**** EXTRACTO DE PÁGINA
Poe, o nadie es profeta en su tierra

Ago 19 • destacamos, Lecturas, Miradas • 813 Views • No hay comentarios en Poe, o nadie es profeta en su tierra

 

Clásicos y comerciales

 

POR CHRISTOPHER DOMÍNGUEZ MICHAEL
La contrariada y célebre opinión de Harold Bloom sobre lo mal escritor que fue Edgar Allan Poe, inventado por los poetas franceses en un inaudito acto de fabulación, ya tiene su tiempo de ir y venir, sobre todo en los Estados Unidos, donde muchos —aún ahora— piden a gritos, con Bloom, una buena traducción francesa para soportar el mal inglés de quien no toleran ni como poeta ni como cuentista. Consideran a Poe sólo como un visionario que hizo lo justo y necesario para: 1) engañar a los ingenuos teóricos franceses de la literatura, y 2) merecer las tonterías psicoanalíticas que han interpretado su obra. Etc.

 

Me hice, interesado en el asunto, de Transatlantic Poe. Eliot, Williams and Huxley, Readers of the French Poe (Peter Lang, Berna, 2015), de Maria Filippakopoulou. Me abstengo de comentar esta tesis universitaria de bastante mala calidad, menjurje de teorías “transatlánticas” (ahora resulta que el diálogo entre Occidente y Occidente es una nueva asignatura académica) y “decoloniales”, donde la ingente tarea de traducción, crítica y exégesis que hiciese Charles Baudelaire de Poe, a mediados del siglo XIX, es presentada pomposamente y a la moda, como “The Baudelaire Proyect”. En cambio, le agradezco a su autora, el haberme invitado a leer y a releer a T.S. Eliot, William Carlos Williams y Aldous Huxley. No conocía yo “Edgar Poe et la France” (1947), de Eliot, publicado primero en francés pero cuya versión original aparece en la edición crítica de The Complete Prose of T.S. Eliot (2021), e hube de volver al capítulo sobre Poe en En la raíz de América. Iluminaciones sobre la historia de un continente (1925, traducido al español en 2003), de Williams, así como a “Vulgarity in Literature” (1930), donde Huxley pone, otra vez, como lazo de cochino al pobre Poe.
********
**** SEGMENTO DE DATOS
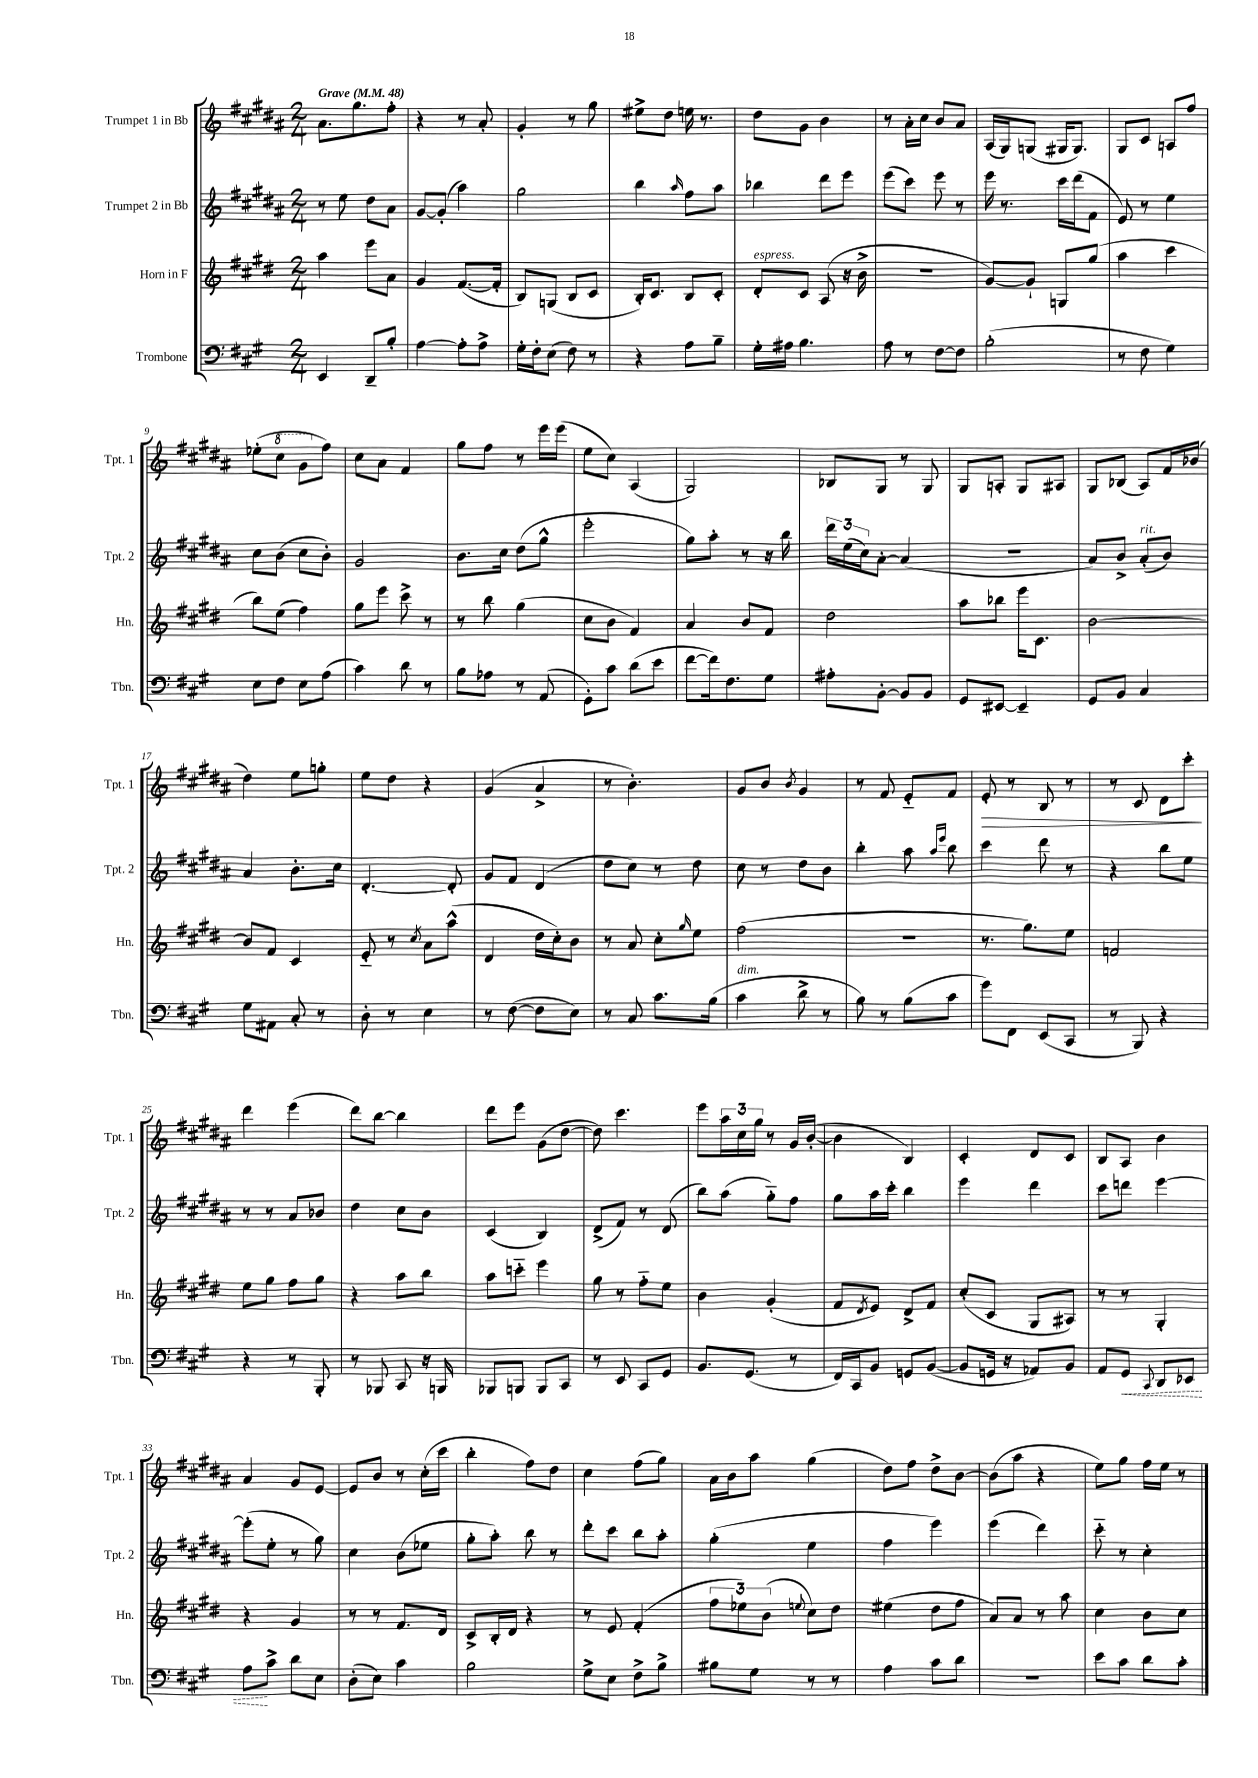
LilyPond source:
********
OBJETIVO: Prosigue el ensayo sobre Poe y sus lectores franceses a partir de su última oración.

RESPUESTA:
 

El poeta Williams postula un Poe nativo contra la infatuación francesa de presentarlo como un perturbado mental y como el poeta maldito ante el Altísimo. Su apología, debo decirlo, es bastante rara. Dice que Poe es lo más estadounidense que puede haber sido un estadounidense, pero (y ello, concedo, lo subraya Filippakopoulou) no se siente obligado Williams a decir por qué. Es decir, su Poe se sostiene de supuestos que su lector hubo de adivinar. Contrariamente a lo que dirá Bloom medio siglo después, para Williams, Poe fue absolutamente original, barrió con la mediocridad que rodeaba a una nación adolescente que no se conocía a sí misma y contra lo que dicen sus enemigos (que si era gótico o romántico), no le debía nada a nadie. Si no ha sido reconocido en su tierra es por lo que los mexicanos llamábamos “malinchismo”, es decir, por odio a lo propio, dado que Poe ERA UN GENUINO PRODUCTO AMERICANO (Williams amaba las mayúsculas) y así como los galófobos no se toman la molestia de explicar por qué los Baudelaire, los Mallarmé y los Valéry habrían cometido la maldad de inventar un Poe sólo para su satisfacción narcisista, Williams asegura que nadie puede comprenderlo fuera de los Estados Unidos, por ser un “genio del lugar”, una deidad portentosa aunque doméstica, sólo para ciudadanos. Excavando en En la raíz de América uno encuentra que el avaro Williams suponía —no sin cierta razón si consideramos la contribución decisiva de Poe a la ciencia— que su genio contradecía la vieja calumnia antiyanqui de que ellos, alucinados por su espíritu práctico, carecen de imaginación poética. Según Williams, Poe es, al mismo tiempo, el Homero y el Jeremy Bentham de los gringos.

 

“Según Williams, Poe es, al mismo tiempo, el Homero y el Jeremy Bentham de los gringos”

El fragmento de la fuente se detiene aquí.